As for whoever told me to "join a church", I simply have to laugh at that comment.

By Donalbain (not verified) on 11 Oct 2007 #permalink

#9

How about PZ being promoted to Full? He's over 50 and still an assoc prof.

So? Why are academic rank and titles important, and how do they influence the quality of research and teaching? Many students don't give a cloacal membrane about the academic rank of their professors. Every academician makes decisions about what is most important to him or her, and it's really not for anyone else to judge or criticize. People have different circumstances, goals, priorities, and ethics.

#12

As they say, the best researchers are the best teachers, although their teaching technique often sucks miserably.

Who are "they"? You'd think a research scientist at any level-student, postdoc, or professor- would substantiate a statement like that with some educational research data, before posting it. One of the best researchers (as judged by publications, grant money, and therapetic translational potential of the research) at my university is a terrible teacher, even in a small group setting. As a (relative) outsider, the primary thing that I've learned is that this top researcher is a narcissistic snob.

Get a grant, do your stuff, and tell your students about it. Don't get a grant (I wonder if PZ has any NIH or NSF support) and give your students second hand knowledge that anybody can get by reading (but not contributing to) the current scientific literature.

Speaking of narcissism. So, professors are only supposed to teach research and information that they've produced? Good luck with that, in the context of medical or dental school teaching, where licensing exams are a consideration.

As for educating students, intimate knowledge of real research as done in the lab and in the field cannot be beaten.

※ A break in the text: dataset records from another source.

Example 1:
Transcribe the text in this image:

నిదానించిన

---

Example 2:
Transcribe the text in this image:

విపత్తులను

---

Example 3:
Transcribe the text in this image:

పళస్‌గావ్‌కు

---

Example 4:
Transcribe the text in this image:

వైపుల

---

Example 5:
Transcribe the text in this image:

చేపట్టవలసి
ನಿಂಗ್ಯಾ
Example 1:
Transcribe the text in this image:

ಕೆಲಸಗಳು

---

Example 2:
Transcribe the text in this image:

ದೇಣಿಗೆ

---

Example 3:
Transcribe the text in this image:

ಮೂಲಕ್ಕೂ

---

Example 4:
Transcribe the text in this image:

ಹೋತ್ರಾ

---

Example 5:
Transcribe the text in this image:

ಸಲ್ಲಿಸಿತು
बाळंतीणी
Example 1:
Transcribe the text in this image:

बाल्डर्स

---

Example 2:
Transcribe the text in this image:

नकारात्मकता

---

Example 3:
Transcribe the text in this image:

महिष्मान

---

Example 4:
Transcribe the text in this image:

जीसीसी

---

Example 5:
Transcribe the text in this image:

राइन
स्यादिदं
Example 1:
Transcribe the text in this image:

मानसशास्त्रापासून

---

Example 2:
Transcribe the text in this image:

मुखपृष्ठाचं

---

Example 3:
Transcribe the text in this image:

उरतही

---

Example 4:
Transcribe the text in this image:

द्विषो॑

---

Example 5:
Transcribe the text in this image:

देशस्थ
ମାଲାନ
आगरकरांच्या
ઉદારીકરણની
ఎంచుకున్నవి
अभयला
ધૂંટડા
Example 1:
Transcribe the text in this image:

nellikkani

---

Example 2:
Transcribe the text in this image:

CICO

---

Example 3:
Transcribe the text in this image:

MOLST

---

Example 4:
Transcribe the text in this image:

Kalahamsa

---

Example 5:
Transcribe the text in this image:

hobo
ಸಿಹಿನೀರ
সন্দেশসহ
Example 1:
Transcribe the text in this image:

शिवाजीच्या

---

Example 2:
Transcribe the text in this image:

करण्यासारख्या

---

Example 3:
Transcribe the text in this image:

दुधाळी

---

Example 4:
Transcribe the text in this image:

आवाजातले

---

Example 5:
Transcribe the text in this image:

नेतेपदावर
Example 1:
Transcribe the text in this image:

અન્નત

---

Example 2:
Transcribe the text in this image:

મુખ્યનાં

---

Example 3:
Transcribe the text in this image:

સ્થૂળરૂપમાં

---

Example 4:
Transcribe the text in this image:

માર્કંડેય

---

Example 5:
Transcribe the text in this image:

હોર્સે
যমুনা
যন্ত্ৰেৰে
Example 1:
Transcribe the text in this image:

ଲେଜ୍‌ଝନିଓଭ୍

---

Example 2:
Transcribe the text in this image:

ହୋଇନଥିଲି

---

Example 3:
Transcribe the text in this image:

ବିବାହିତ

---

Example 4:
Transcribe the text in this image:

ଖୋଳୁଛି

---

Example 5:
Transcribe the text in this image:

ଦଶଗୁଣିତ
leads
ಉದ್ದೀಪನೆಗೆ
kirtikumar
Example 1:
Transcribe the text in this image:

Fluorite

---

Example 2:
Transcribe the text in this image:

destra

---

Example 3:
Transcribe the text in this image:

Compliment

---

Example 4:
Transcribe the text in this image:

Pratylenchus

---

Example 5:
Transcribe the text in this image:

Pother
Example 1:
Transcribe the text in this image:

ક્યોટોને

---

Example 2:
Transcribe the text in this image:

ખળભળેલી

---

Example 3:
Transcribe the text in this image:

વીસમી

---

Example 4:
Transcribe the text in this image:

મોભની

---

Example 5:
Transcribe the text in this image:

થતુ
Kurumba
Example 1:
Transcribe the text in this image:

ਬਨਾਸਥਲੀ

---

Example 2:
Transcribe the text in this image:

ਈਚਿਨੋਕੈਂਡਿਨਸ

In my experience, "the best researchers" (again, by the criteria of peer-reviewed, senior author publications and research $$$$) haven't actually done benchwork or fieldwork experiments for years (in some cases, they never did, since they always had technicians to boss around). Many spend the majority of their time managing and hiring people, writing grants, reviewing proposals, schmoozing at meetings in Europe or in ski resorts, hounding their postdocs to write up papers, and presenting honorarium-rewarded seminars. They haven't held a pipetman for years, couldn't stage a mouse embryo or set up primary cell cultures, and couldn't obtain Kohler illumination on the microscope. Of course there are exceptions, but many of the best-known and most-respected researchers are no longer working in the lab or the field. What is a student going to learn from an academic rank-obsessed professional schmoozer? How to pick the best wine to go with a salmon dish?

I don't think PZ's students need to be coddled or protected from his blog, but why necessarily direct them here? You can't embed links on paper, but don't they all have email?

Oh Barn Owl,

I sense the sore loser in your comments. Did you just lose your grant? Were you denied tenure or promotion recently? Can't get a tenure-track job?
Face it, this country is a meritocracy and PZ ain't cutting it. I don't like this system but I know I've had to play by the rules in order to get ahead or simply survive. Mercifully, I'm retired now.
One thing other than stupidity and ignorance goes against Behe and Dembski in this game: they'll never get any funding other than from their church(es). In this country, no federal cash means no credibility, as simple as that.
If the public understood that, they wouldn't take these two jerks seriously.
How many research-oriented full professors have vituperative blogs? I wonder. Blogs are fun, but I don't think they make full professors. In turn, blogging terminal assoc profs are bound to become VERY frustrated and may lose their stamina after a while.